= Work order =
What lines below mention the word "conf"? Copy each one.

[Opening Data under study section]

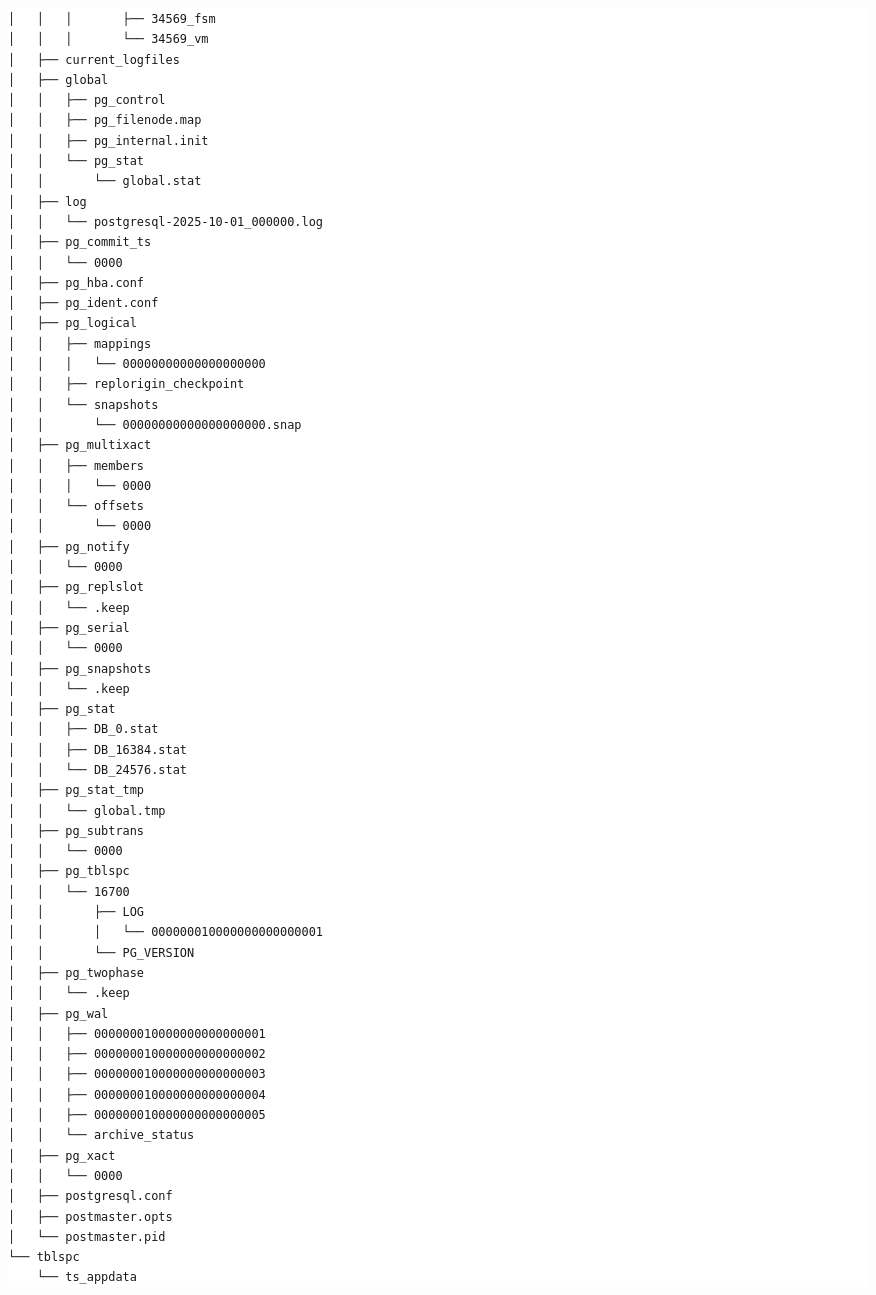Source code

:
 ```
│   │   │       ├── 34569_fsm
│   │   │       └── 34569_vm
│   ├── current_logfiles
│   ├── global
│   │   ├── pg_control
│   │   ├── pg_filenode.map
│   │   ├── pg_internal.init
│   │   └── pg_stat
│   │       └── global.stat
│   ├── log
│   │   └── postgresql-2025-10-01_000000.log
│   ├── pg_commit_ts
│   │   └── 0000
│   ├── pg_hba.conf
│   ├── pg_ident.conf
│   ├── pg_logical
│   │   ├── mappings
│   │   │   └── 00000000000000000000
│   │   ├── replorigin_checkpoint
│   │   └── snapshots
│   │       └── 00000000000000000000.snap
│   ├── pg_multixact
│   │   ├── members
│   │   │   └── 0000
│   │   └── offsets
│   │       └── 0000
│   ├── pg_notify
│   │   └── 0000
│   ├── pg_replslot
│   │   └── .keep
│   ├── pg_serial
│   │   └── 0000
│   ├── pg_snapshots
│   │   └── .keep
│   ├── pg_stat
│   │   ├── DB_0.stat
│   │   ├── DB_16384.stat
│   │   └── DB_24576.stat
│   ├── pg_stat_tmp
│   │   └── global.tmp
│   ├── pg_subtrans
│   │   └── 0000
│   ├── pg_tblspc
│   │   └── 16700
│   │       ├── LOG
│   │       │   └── 000000010000000000000001
│   │       └── PG_VERSION
│   ├── pg_twophase
│   │   └── .keep
│   ├── pg_wal
│   │   ├── 000000010000000000000001
│   │   ├── 000000010000000000000002
│   │   ├── 000000010000000000000003
│   │   ├── 000000010000000000000004
│   │   ├── 000000010000000000000005
│   │   └── archive_status
│   ├── pg_xact
│   │   └── 0000
│   ├── postgresql.conf
│   ├── postmaster.opts
│   └── postmaster.pid
└── tblspc
    └── ts_appdata
```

[Closing Data under study section]

= Exercise output =
│   ├── pg_hba.conf
│   ├── pg_ident.conf
│   ├── postgresql.conf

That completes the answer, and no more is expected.